Doggone, he's right again! I overlooked the medium term consquences of Mrs. Merkel's defeat last week while struggling to find something current to write about and hence, said nothing about it at all. I promise to be more alert in the future. Time is running out and everytime Europe winds up at the mercy of German internal politics, something bad seems to happen. And of course Anonymous is correct as we have been saying that at this stage at least, the Irish have everybody over a barrel. The thing I can't fully understand is the absolute reluctance to even mention the possibility of a restructuring of the debt unless, UNLESS the exposure of the Eurobanks is greater than we have been made to believe. Look, a bank doesn't go under unless the governing authority wants it to go under. Liquidity support and generous accounting interpretations can run a banking system forever. Of course, they, like us have gone after this thing bass-akward with the nonsense about Basel III. Might be a bit of embarassment all-around and a few folks might lose their jobs but it seems to me that the alternative could be far worse with a disorderly approach to what seems to be a certainly. Then again, it's great blog fodder.

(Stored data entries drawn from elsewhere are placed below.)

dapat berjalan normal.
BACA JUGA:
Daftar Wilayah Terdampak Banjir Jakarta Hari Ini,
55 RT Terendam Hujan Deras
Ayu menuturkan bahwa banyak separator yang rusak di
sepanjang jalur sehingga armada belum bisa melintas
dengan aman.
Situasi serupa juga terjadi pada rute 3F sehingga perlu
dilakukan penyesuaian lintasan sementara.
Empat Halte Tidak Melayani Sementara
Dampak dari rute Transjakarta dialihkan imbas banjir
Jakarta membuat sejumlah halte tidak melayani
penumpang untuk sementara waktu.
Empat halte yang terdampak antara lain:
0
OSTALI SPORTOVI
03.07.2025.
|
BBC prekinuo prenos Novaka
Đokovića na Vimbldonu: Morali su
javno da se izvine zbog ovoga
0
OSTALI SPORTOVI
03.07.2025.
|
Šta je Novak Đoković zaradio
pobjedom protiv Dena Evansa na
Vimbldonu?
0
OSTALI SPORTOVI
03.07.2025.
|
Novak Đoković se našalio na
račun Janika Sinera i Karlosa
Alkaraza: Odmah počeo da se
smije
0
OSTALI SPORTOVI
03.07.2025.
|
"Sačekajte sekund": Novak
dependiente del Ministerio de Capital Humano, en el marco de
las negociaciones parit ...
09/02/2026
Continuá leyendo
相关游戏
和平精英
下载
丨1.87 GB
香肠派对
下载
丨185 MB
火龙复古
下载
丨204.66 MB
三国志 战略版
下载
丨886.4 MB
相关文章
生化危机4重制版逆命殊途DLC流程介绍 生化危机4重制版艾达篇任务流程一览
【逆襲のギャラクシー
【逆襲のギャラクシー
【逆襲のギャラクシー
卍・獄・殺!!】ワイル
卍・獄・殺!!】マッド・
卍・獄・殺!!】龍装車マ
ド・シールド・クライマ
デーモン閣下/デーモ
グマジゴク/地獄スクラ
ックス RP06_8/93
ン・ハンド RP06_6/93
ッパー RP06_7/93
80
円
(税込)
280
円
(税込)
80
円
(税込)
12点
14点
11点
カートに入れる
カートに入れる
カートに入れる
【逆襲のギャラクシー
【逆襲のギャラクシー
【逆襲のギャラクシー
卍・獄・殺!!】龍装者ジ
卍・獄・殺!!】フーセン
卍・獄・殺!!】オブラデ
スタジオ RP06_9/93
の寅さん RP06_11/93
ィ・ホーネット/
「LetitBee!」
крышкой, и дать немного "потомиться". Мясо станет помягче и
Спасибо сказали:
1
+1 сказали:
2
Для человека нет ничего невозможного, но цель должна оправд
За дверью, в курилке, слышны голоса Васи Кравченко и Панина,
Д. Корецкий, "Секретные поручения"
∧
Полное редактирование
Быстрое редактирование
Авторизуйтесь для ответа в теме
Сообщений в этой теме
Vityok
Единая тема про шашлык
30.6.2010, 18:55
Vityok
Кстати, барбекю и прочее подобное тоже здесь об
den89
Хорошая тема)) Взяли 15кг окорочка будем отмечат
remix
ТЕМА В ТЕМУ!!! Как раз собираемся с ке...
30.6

Meanwhile, over here, Poo Bair is at it again questioning whether a full requirement without exception for financial institutions to have "skin in the game" in future securitizations is really a good idea. A valid point but she then confuses the issue by proposing that no such requirement is necessary if the securitization is simply for a block of mortgages that all have a 20% down payment.

I have consistantly said that I fail to understand why not more effort has been spent on the "buy" side of this business. To begin, the good folks who were the buyers of CMO's thought the nineties and into the last decade were neither widows and orphans nor the Little Sisters of the Poor. They were supposed to be highly sophisticated financial types who knew or should have know the risks involved. As I sat and watched "Inside Job" last month I wasn't so much appalled by some of the players on the "sell" side as I was amused in thinking what in the hell was somebody in Iceland or Norway doing buying a security involving places they had never visited or for that matter never knew existed. The answer of course was that they were seeking yield and were being compensated for attaining above-average yield on their investments on a non-risk weighted basis. I raise this again not to argue who were the REALLY bad guys but merely to point out that the entire basis of the securitizations that were conducted was to provide higher yield to investors who were demanding the same. Were there bad actors involved? Most certainly and they should suffer whatever fate awaits them, but the proposed skin in the game rule seems to me to indicate that the creators of the same never really understood what the "game" was all about. I believe the role of a financial intermediary in creating investment opportunities to fill needs across a broad spectrum of risk is a valid and important one but that there is a risk in creating the false impression that just because the seller has "skin in the game" the risk has been negated. Even in such a circumstance, some risk is not appropriate for certain investors. I don't pretend to have a perfect solution but I'm damn sure ignoring the stupidity of the past and creating even more opportunity for someone to be stupid in the future isn't the answer. Ignoring the "buy" side and it's montstrous errors is a serious mistake. Comments?